◆ What you need to do: Reproduce the listing below in its entirety. Change nothing.

◆ Data section:
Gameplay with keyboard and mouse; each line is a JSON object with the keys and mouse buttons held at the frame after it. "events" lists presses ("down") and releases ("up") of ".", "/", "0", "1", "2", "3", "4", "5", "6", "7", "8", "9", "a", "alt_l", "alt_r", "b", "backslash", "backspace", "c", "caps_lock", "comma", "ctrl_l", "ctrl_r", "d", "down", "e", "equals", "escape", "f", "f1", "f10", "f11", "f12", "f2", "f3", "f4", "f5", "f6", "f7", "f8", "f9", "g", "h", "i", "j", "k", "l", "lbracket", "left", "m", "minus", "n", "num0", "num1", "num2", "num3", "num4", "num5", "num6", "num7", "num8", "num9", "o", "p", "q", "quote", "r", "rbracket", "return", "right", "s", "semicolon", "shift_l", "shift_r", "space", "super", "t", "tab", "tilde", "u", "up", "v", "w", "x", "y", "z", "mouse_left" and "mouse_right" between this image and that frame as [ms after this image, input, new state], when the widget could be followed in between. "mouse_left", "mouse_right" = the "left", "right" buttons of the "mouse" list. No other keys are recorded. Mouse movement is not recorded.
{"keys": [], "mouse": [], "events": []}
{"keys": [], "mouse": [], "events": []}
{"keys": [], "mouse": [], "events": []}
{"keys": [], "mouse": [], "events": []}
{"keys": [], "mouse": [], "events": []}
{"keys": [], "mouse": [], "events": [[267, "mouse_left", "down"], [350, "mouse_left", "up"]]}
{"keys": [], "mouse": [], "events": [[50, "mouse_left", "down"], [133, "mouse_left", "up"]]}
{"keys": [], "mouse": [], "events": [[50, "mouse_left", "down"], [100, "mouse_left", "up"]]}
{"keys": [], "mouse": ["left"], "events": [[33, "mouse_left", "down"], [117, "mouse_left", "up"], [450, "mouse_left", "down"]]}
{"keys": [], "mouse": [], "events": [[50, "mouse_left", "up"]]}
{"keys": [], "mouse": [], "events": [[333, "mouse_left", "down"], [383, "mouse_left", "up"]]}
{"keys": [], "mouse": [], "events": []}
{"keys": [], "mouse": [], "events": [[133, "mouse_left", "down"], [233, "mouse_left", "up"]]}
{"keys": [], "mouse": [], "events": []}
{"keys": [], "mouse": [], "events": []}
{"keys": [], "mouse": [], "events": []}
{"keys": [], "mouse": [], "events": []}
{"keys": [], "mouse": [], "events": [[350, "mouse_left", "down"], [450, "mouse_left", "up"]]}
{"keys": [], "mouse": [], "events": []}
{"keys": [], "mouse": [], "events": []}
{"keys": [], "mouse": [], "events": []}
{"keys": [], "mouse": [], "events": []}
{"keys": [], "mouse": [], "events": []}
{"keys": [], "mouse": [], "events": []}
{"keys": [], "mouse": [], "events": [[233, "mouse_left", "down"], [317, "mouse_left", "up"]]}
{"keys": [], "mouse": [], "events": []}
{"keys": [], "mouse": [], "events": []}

◆ Finished exercise:
Gameplay with keyboard and mouse; each line is a JSON object with the keys and mouse buttons held at the frame after it. "events" lists presses ("down") and releases ("up") of ".", "/", "0", "1", "2", "3", "4", "5", "6", "7", "8", "9", "a", "alt_l", "alt_r", "b", "backslash", "backspace", "c", "caps_lock", "comma", "ctrl_l", "ctrl_r", "d", "down", "e", "equals", "escape", "f", "f1", "f10", "f11", "f12", "f2", "f3", "f4", "f5", "f6", "f7", "f8", "f9", "g", "h", "i", "j", "k", "l", "lbracket", "left", "m", "minus", "n", "num0", "num1", "num2", "num3", "num4", "num5", "num6", "num7", "num8", "num9", "o", "p", "q", "quote", "r", "rbracket", "return", "right", "s", "semicolon", "shift_l", "shift_r", "space", "super", "t", "tab", "tilde", "u", "up", "v", "w", "x", "y", "z", "mouse_left" and "mouse_right" between this image and that frame as [ms after this image, input, new state], when the widget could be followed in between. "mouse_left", "mouse_right" = the "left", "right" buttons of the "mouse" list. No other keys are recorded. Mouse movement is not recorded.
{"keys": [], "mouse": [], "events": []}
{"keys": [], "mouse": [], "events": []}
{"keys": [], "mouse": [], "events": []}
{"keys": [], "mouse": [], "events": []}
{"keys": [], "mouse": [], "events": []}
{"keys": [], "mouse": [], "events": [[267, "mouse_left", "down"], [350, "mouse_left", "up"]]}
{"keys": [], "mouse": [], "events": [[50, "mouse_left", "down"], [133, "mouse_left", "up"]]}
{"keys": [], "mouse": [], "events": [[50, "mouse_left", "down"], [100, "mouse_left", "up"]]}
{"keys": [], "mouse": ["left"], "events": [[33, "mouse_left", "down"], [117, "mouse_left", "up"], [450, "mouse_left", "down"]]}
{"keys": [], "mouse": [], "events": [[50, "mouse_left", "up"]]}
{"keys": [], "mouse": [], "events": [[333, "mouse_left", "down"], [383, "mouse_left", "up"]]}
{"keys": [], "mouse": [], "events": []}
{"keys": [], "mouse": [], "events": [[133, "mouse_left", "down"], [233, "mouse_left", "up"]]}
{"keys": [], "mouse": [], "events": []}
{"keys": [], "mouse": [], "events": []}
{"keys": [], "mouse": [], "events": []}
{"keys": [], "mouse": [], "events": []}
{"keys": [], "mouse": [], "events": [[350, "mouse_left", "down"], [450, "mouse_left", "up"]]}
{"keys": [], "mouse": [], "events": []}
{"keys": [], "mouse": [], "events": []}
{"keys": [], "mouse": [], "events": []}
{"keys": [], "mouse": [], "events": []}
{"keys": [], "mouse": [], "events": []}
{"keys": [], "mouse": [], "events": []}
{"keys": [], "mouse": [], "events": [[233, "mouse_left", "down"], [317, "mouse_left", "up"]]}
{"keys": [], "mouse": [], "events": []}
{"keys": [], "mouse": [], "events": []}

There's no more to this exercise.